In Cape York Peninsula the plant grows in gallery forest and dry seasonal rainforest, from near sea level to 100m elevation.

The tallest, most impressive forests on Waigeo of the Raja Ampat Islands, West Papua, contain the species as a co-dominant, along with Hopea novoguineensis, Homalium foetidum, Mallotus floribundus, Spathiostemon javensis, and Vatica rassak, with Elatostema and Piper quite common in the understorey. This forest grows on alluvial and residual sandstone and volcanic soils.

This tree is the most dominant of trees on Salibabu of the Talaud Islands, it is also important on the other islands. The presence of the tree is an indicator of the presence of the Talaud bear cuscus (Ailurops melanotis). The large tree with wide-spreading branches is favourable to the cuscus's ability to move. The young leaves of the plant are eaten by the cuscus, however they are low-ranked in its preferences.

Tephritid fruit flies of the Bulladcus subgenus, Bactrocera genus use the species as a host.

==Vernacular names==
The home of this species is a linguistically diverse area, some of the common names for the plant include:
- Solomon Islands: aisubu (Kwara'ae
- New Guinea: dee, ereroe, koro (Ambai/Randawaya); marendom (Biak); kimoko, mimika (Engan languages/Tarie); bepie (Atam); diro (Meyah/Sidei); joem (Moi/Mooi); pekre (Mpur/Kebar); komkwa, sowgwa (Sougb/Manikiong); koromi (Wandamen)
- Maluku: ai mulute, mamina (Ambonese Malay); angalkenga, asare (Otimmer); espahat, sepahat (Buru); goro koeratji (Bacan); ngalim, o tigo-tigono, pake (Galela); pokopokor (Malay, Tobelo); roebi tima (Mangole); kaporaja (Ternate); gawi lalagoe, lemtja, mamare, moi, moreala (Tobelo); posidi (Waoili)
- Sulawesi: tambodja (Baree); sinto (Muna); amead’a (Tabaur); gito (Tadjiosch); malala’a (Talaud, Salib)

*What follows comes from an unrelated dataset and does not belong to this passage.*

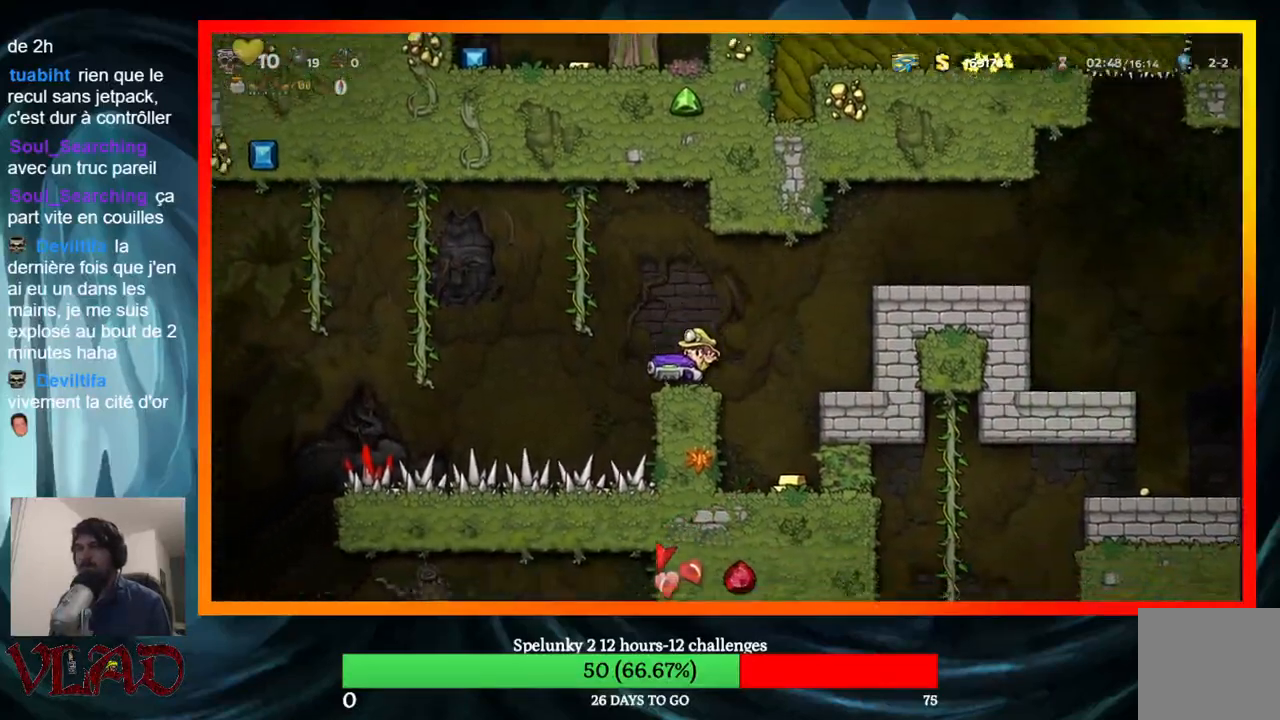
{"buttons": [], "events": [[267, "DPAD_RIGHT", "down"], [433, "DPAD_RIGHT", "up"]]}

In Australia the plant is commonly called pimelodendron.

==Uses==
Timber from the tree is used locally for building purposes, including for roofs, roof-trusses, posts, and pillars.
It is not considered as a commercial timber species, though it seems to be targeted for illegal logging.
The tree produces latex, which is used for gluing wood.
Species in the genus Pimelodendron have a role in land rehabilitation and reforestation, they are also seen as ornamental plants.
The species may have medicinal properties.

==History==
Justus Carl Hasskarl (1811–94), a German-Dutch botanist described the species in 1855 in his paper, Brief van der Heer Hasskarl aan den secretaris der Natuurkundige Afdeeling van de Koninklijke Akademie van Wetenschappen te Amsterdam, in the periodical Verslagen en Mededeelingen van de Afdeeling Natuurkunde; Koninklijke Akademie van Wetenschappen (Volume 4(1):140).